▸ **Records to process**:
***

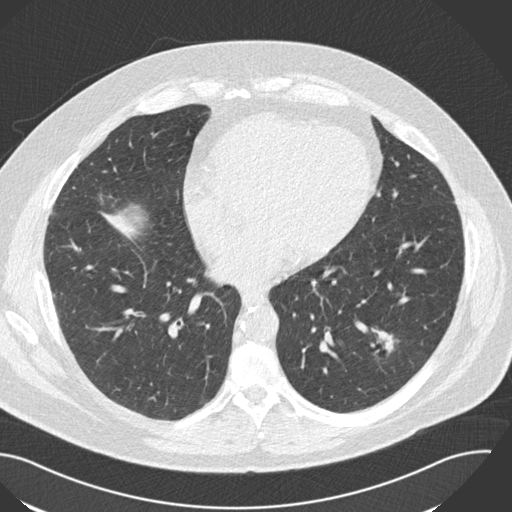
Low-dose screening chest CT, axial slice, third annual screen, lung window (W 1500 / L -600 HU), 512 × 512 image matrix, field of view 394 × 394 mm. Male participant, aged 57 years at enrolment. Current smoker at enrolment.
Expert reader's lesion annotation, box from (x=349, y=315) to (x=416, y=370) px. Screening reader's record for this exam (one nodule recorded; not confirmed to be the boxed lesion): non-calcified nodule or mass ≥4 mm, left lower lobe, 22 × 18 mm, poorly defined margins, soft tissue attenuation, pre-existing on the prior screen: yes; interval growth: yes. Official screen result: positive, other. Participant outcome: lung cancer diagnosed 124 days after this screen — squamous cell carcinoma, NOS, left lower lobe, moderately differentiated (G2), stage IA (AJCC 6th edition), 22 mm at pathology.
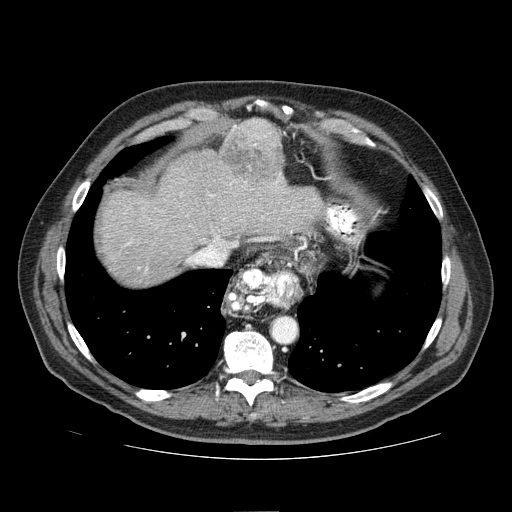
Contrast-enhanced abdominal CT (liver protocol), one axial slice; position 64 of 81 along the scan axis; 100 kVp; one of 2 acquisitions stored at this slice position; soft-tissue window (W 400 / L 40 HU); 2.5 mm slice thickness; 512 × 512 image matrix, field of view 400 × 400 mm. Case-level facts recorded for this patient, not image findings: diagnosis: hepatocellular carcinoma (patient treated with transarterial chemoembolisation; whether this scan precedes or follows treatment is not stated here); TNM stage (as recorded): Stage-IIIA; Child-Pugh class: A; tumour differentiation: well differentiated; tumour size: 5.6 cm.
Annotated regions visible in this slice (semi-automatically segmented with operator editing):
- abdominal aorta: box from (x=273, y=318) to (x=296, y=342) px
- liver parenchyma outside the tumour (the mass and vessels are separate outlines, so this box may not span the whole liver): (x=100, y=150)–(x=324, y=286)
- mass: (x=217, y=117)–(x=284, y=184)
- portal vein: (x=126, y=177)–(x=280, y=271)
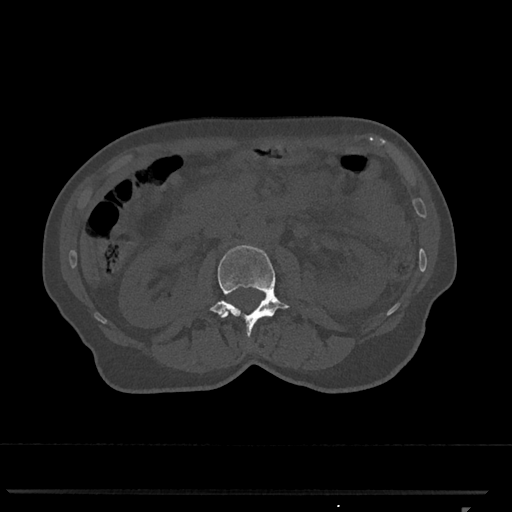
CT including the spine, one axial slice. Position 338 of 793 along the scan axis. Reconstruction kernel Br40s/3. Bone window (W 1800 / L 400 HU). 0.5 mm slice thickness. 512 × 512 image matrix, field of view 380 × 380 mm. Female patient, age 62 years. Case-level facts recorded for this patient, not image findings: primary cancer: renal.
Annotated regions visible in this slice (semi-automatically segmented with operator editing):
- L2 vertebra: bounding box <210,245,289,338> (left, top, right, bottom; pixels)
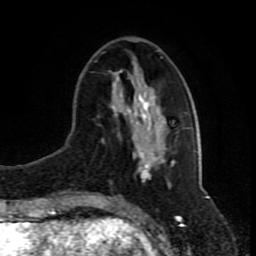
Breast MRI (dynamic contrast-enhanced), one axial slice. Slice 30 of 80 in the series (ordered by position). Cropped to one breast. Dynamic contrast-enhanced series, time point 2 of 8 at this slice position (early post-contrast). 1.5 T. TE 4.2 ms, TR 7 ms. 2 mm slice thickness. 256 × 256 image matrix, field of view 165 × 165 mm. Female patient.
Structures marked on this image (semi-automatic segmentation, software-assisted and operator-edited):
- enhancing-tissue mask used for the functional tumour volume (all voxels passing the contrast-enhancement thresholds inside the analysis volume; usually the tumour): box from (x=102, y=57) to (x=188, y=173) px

***

When you reproduce the data shown above, keep each line exact and omit every picture.

▸ **Reply**:
Low-dose screening chest CT, axial slice, third annual screen, lung window (W 1500 / L -600 HU), 512 × 512 image matrix, field of view 394 × 394 mm. Male participant, aged 57 years at enrolment. Current smoker at enrolment.
Expert reader's lesion annotation, box from (x=349, y=315) to (x=416, y=370) px. Screening reader's record for this exam (one nodule recorded; not confirmed to be the boxed lesion): non-calcified nodule or mass ≥4 mm, left lower lobe, 22 × 18 mm, poorly defined margins, soft tissue attenuation, pre-existing on the prior screen: yes; interval growth: yes. Official screen result: positive, other. Participant outcome: lung cancer diagnosed 124 days after this screen — squamous cell carcinoma, NOS, left lower lobe, moderately differentiated (G2), stage IA (AJCC 6th edition), 22 mm at pathology.
Contrast-enhanced abdominal CT (liver protocol), one axial slice; position 64 of 81 along the scan axis; 100 kVp; one of 2 acquisitions stored at this slice position; soft-tissue window (W 400 / L 40 HU); 2.5 mm slice thickness; 512 × 512 image matrix, field of view 400 × 400 mm. Case-level facts recorded for this patient, not image findings: diagnosis: hepatocellular carcinoma (patient treated with transarterial chemoembolisation; whether this scan precedes or follows treatment is not stated here); TNM stage (as recorded): Stage-IIIA; Child-Pugh class: A; tumour differentiation: well differentiated; tumour size: 5.6 cm.
Annotated regions visible in this slice (semi-automatically segmented with operator editing):
- abdominal aorta: box from (x=273, y=318) to (x=296, y=342) px
- liver parenchyma outside the tumour (the mass and vessels are separate outlines, so this box may not span the whole liver): (x=100, y=150)–(x=324, y=286)
- mass: (x=217, y=117)–(x=284, y=184)
- portal vein: (x=126, y=177)–(x=280, y=271)
CT including the spine, one axial slice. Position 338 of 793 along the scan axis. Reconstruction kernel Br40s/3. Bone window (W 1800 / L 400 HU). 0.5 mm slice thickness. 512 × 512 image matrix, field of view 380 × 380 mm. Female patient, age 62 years. Case-level facts recorded for this patient, not image findings: primary cancer: renal.
Annotated regions visible in this slice (semi-automatically segmented with operator editing):
- L2 vertebra: bounding box <210,245,289,338> (left, top, right, bottom; pixels)
Breast MRI (dynamic contrast-enhanced), one axial slice. Slice 30 of 80 in the series (ordered by position). Cropped to one breast. Dynamic contrast-enhanced series, time point 2 of 8 at this slice position (early post-contrast). 1.5 T. TE 4.2 ms, TR 7 ms. 2 mm slice thickness. 256 × 256 image matrix, field of view 165 × 165 mm. Female patient.
Structures marked on this image (semi-automatic segmentation, software-assisted and operator-edited):
- enhancing-tissue mask used for the functional tumour volume (all voxels passing the contrast-enhancement thresholds inside the analysis volume; usually the tumour): box from (x=102, y=57) to (x=188, y=173) px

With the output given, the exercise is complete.